> _Page excerpt_
┌──

Opinion
Case No. 1:13-CV-01087-AWI-SMS
09-05-2013
LAWRENCE WILLIAMS, Plaintiff, v. SHAUN BISHOP, et al., Defendants.
FINDINGS AND RECOMMENDATIONS
RECOMMENDING DISMISSAL FOR
FAILURE TO STATE A CLAIM FOR WHICH
RELIEF MAY BE GRANTED
(Doc. 5)
On July 24, 2013, this Court screened and dismissed Plaintiff's complaint in this matter, finding its allegations insufficient to identify the claim being made. Doc. 4. On August 26, 2013, Plaintiff Lawrence Williams filed an amended complaint, alleging that an illegal search by Defendants Shaun Bishop and Armond French produced evidence used against him in a criminal case, violating the Fourth and Fourteenth Amendments to the U.S. Constitution. Doc. 5. Having screened the amended complaint, the undersigned recommends that this action be dismissed with prejudice for failure to state a claim.
I. Factual Allegations
On November 17, 2011, Defendants Shaun Bishop and Armond French, both Fresno police detectives, asked "Ms. Wilson," a resident of the dwelling in which Plaintiff had a room, whether she knew Plaintiff. Ms. Wilson, who was in the living room, showed Defendants a stack of envelopes addressed to Plaintiff at 2160 S. Tupman Avenue, Fresno, California, unit or apartment 102. She also showed Defendants the room in which Plaintiff lived by himself. In unidentified court proceedings, an unidentified person identified Peoples' Exhibit 5, an envelope addressed to Plaintiff from Social Security, and Peoples' Exhibit 6, an envelope addressed to Plaintiff from the Caine Law Firm, as having been among the envelopes that Ms. Wilson gave to the witness.
Plaintiff alleges that both envelopes were "clearly . . . marked as 'legal mail,'" although the relevance of classifying the envelopes as "legal mail" is unclear outside a correctional facility.
The witness further testified that, after speaking to Ms. Wilson, he or she spoke to Plaintiff's cousin, Bobby Williams, who stated that he was Plaintiff's payee, collecting checks for Plaintiff and providing him with cash. Mr. Williams told the witness that he had a signed lease agreement for 2160 S. Tupman with the occupants being Mr. Bobby Williams, Anntanicka Wilson, and Plaintiff.
Although Plaintiff also names the Fresno County Sheriff's Department as a defendant, the complaint includes no factual allegations against it.

└──

> _Exercises to complete_
• 1. Transcribe the part of the court opinion starting with "Plaintiff alleges that" and going on through "Wilson, and Plaintiff.".
• 2. According to the court opinion, on what date did Lawrence Williams file his amended complaint?

> _Exercise data_
┌──

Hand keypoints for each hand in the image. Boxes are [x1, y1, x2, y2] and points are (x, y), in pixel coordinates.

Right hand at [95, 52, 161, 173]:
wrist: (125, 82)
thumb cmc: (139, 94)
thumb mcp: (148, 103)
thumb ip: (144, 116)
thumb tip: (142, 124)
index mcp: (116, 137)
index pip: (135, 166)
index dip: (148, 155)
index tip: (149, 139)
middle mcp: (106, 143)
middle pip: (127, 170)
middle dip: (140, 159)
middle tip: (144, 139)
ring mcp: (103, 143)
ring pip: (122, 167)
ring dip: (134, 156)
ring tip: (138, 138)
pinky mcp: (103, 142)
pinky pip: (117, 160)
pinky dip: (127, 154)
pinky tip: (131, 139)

└──
┌──

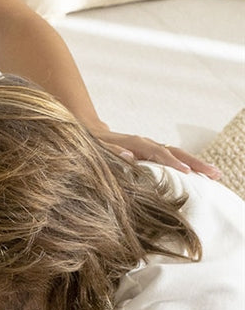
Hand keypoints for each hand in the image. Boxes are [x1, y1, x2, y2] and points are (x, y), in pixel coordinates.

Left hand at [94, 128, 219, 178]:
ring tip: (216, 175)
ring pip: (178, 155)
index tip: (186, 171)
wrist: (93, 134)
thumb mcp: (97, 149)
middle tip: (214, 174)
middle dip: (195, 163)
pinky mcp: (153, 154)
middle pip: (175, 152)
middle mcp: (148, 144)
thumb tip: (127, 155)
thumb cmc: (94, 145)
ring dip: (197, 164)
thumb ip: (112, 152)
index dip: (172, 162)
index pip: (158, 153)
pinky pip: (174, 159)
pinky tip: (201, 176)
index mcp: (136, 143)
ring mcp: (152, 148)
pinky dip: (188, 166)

└──
┌──

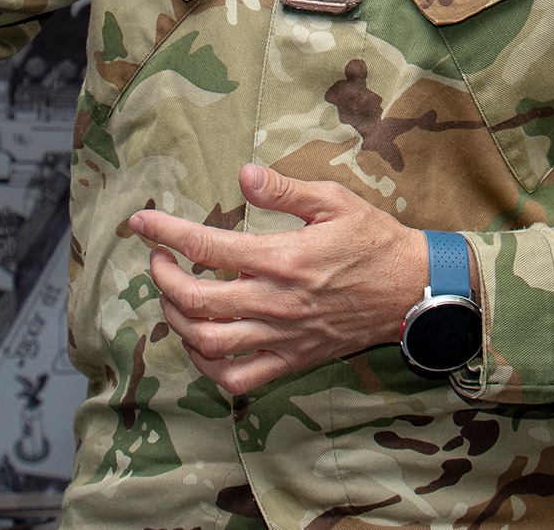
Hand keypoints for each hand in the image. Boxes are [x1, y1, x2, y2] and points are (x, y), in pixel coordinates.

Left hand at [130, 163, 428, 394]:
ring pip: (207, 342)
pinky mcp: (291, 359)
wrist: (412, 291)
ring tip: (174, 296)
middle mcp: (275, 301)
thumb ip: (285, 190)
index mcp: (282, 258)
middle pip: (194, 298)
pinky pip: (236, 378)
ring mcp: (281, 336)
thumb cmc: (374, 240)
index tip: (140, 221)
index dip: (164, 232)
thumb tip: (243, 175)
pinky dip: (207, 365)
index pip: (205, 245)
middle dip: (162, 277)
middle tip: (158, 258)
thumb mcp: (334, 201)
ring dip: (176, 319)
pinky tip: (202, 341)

└──

> _Answers below_
• 1.
Plaintiff alleges that both envelopes were "clearly . . . marked as 'legal mail,'" although the relevance of classifying the envelopes as "legal mail" is unclear outside a correctional facility.
The witness further testified that, after speaking to Ms. Wilson, he or she spoke to Plaintiff's cousin, Bobby Williams, who stated that he was Plaintiff's payee, collecting checks for Plaintiff and providing him with cash. Mr. Williams told the witness that he had a signed lease agreement for 2160 S. Tupman with the occupants being Mr. Bobby Williams, Anntanicka Wilson, and Plaintiff.

• 2. August 26, 2013